• [Exercise prompt]
Please restate the multidimensional scaling documentation from "Given \(N\) observations" up to and including "chosen for visualization.", swapping "visualization" for "plotting".

• [Text passage]
::::::
Given \(N\) observations \(X_1, X_2, \ldots, X_N \in \mathcal{M}\),
apply multidimensional scaling to get low-dimensional embedding
in Euclidean space. Usually, ndim=2,3
are chosen for visualization.
Usage
riem.mds(riemobj, ndim = 2, geometry = c("intrinsic", "extrinsic"))
Arguments
- riemobj
a S3
"riemdata"
class for \(N\) manifold-valued data.- ndim
an integer-valued target dimension (default: 2).
- geometry
(case-insensitive) name of geometry; either geodesic (
"intrinsic"
) or embedded ("extrinsic"
) geometry.
Value
a named list containing
- embed
an \((N\times ndim)\) matrix whose rows are embedded observations.
- stress
discrepancy between embedded and original distances as a measure of error.
References
Torgerson WS (1952). “Multidimensional scaling: I. Theory and method.” Psychometrika, 17(4), 401--419. ISSN 0033-3123, 1860-0980.
::::::
[Collected data]
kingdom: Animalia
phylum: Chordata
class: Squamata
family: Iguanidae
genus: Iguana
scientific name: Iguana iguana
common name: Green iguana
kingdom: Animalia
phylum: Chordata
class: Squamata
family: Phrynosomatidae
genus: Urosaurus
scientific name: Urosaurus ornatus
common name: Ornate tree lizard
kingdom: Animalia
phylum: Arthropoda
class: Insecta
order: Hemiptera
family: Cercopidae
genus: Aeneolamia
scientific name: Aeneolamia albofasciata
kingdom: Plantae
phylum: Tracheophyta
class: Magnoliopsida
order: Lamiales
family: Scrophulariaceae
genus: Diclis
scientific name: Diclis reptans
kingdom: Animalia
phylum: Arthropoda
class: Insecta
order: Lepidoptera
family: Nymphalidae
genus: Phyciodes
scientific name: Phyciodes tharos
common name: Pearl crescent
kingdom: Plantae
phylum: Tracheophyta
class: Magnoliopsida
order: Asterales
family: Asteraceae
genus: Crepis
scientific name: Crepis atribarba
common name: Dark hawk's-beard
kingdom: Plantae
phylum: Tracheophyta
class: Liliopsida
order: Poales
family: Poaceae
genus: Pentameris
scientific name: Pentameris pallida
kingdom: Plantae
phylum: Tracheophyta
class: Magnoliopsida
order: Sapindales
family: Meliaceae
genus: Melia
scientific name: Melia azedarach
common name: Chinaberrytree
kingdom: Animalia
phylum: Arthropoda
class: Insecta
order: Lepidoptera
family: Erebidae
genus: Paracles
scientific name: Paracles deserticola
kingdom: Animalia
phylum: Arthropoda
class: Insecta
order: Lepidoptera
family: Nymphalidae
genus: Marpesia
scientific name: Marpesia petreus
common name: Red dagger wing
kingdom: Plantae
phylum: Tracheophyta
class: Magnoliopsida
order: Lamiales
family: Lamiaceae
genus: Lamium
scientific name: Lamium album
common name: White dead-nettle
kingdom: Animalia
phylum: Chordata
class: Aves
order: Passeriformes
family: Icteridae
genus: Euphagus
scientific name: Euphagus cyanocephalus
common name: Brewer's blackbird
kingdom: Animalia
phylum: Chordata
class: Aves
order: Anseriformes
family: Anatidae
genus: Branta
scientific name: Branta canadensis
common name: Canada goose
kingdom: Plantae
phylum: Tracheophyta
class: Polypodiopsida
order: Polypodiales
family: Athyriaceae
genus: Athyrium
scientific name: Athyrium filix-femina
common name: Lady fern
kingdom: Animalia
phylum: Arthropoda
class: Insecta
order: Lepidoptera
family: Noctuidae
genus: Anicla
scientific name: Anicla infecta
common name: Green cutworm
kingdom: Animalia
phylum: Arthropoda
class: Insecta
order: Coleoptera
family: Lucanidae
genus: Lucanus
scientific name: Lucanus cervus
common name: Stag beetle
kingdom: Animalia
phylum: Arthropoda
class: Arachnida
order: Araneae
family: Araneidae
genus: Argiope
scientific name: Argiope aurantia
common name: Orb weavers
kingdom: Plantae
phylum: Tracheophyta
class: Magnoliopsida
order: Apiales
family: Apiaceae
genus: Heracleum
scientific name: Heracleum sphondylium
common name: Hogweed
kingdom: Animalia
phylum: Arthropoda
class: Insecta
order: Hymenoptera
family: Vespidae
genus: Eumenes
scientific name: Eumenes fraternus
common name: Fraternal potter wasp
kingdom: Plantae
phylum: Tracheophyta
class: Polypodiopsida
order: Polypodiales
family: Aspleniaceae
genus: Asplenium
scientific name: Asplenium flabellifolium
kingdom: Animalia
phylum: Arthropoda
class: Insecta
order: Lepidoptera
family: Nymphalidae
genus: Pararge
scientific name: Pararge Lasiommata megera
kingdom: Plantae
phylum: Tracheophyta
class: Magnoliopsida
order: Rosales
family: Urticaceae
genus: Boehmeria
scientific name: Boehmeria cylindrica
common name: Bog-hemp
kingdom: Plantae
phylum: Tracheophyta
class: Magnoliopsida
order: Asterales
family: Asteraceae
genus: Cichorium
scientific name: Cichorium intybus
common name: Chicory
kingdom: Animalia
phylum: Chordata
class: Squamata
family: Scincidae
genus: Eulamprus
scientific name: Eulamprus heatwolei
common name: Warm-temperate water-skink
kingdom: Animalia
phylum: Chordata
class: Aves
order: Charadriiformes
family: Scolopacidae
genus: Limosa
::::::
• [Written answer]
Given \(N\) observations \(X_1, X_2, \ldots, X_N \in \mathcal{M}\),
apply multidimensional scaling to get low-dimensional embedding
in Euclidean space. Usually, ndim=2,3
are chosen for plotting.